Background & Summary

The pursuit of sustainable energy solutions necessitates the development of efficient processes for hydrogen production1,2,3, with methane decomposition emerging as a pivotal pathway4,5,6. However, traditional methane decomposition methods, such as dry reforming that integrates CO2 hydrogenation, face significant challenges including stringent reaction conditions and the complexity of catalytic reactions which often result in undesired byproducts and decreased selectivity7,8,9.

To address these challenges, our research focuses on optimizing methane decomposition using single-atom alloy (SAA) catalysts. SAAs are renowned for their high selectivity and efficiency, attributed to their uniform active sites10,11,12, which offer precise control over the catalytic process and potentially simplify methane decomposition to produce hydrogen without CO2 emissions13,14,15.

[COLLECTED DATA]
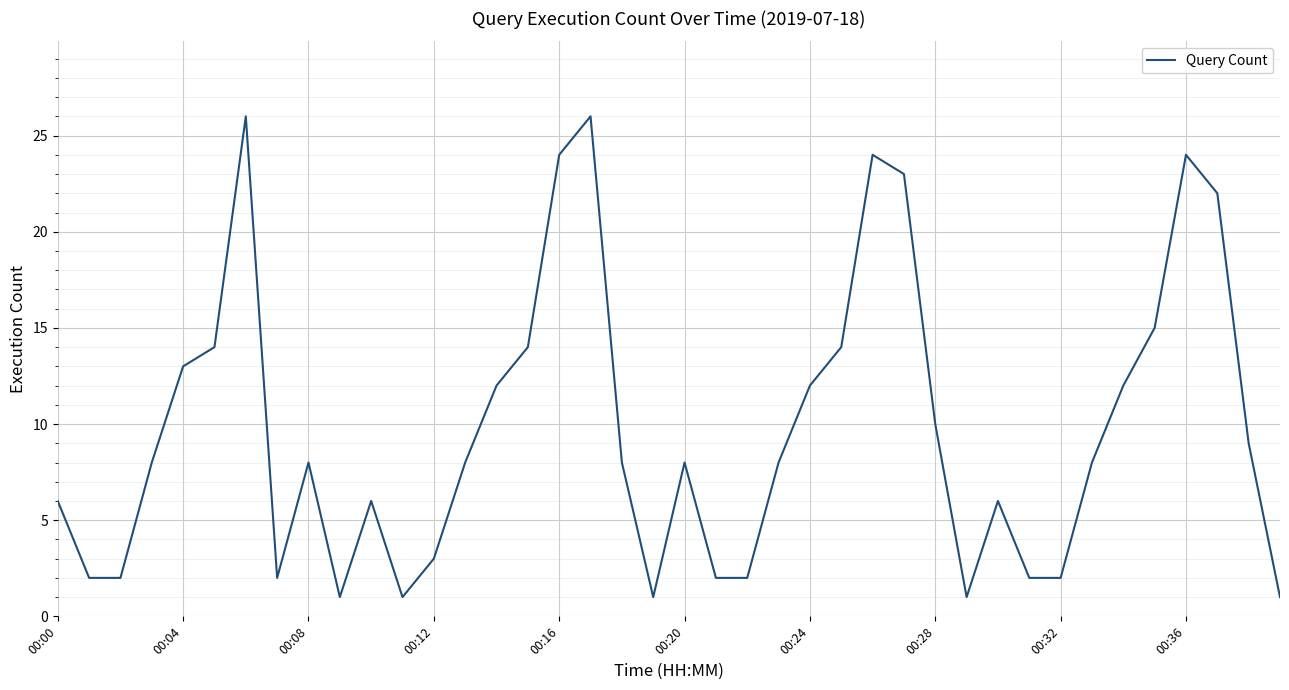

What is the difference between the maximum and minimum values?

25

[JOB ITEM]
Translate this sentence from the methane decomposition summary into Spanish: "To address these challenges, our research focuses on optimizing methane decomposition using single-atom alloy (SAA) catalysts."

[OUTPUT BELOW]
Para abordar estos desafíos, nuestra investigación se centra en optimizar la descomposición del metano mediante catalizadores de aleación de un solo átomo (SAA).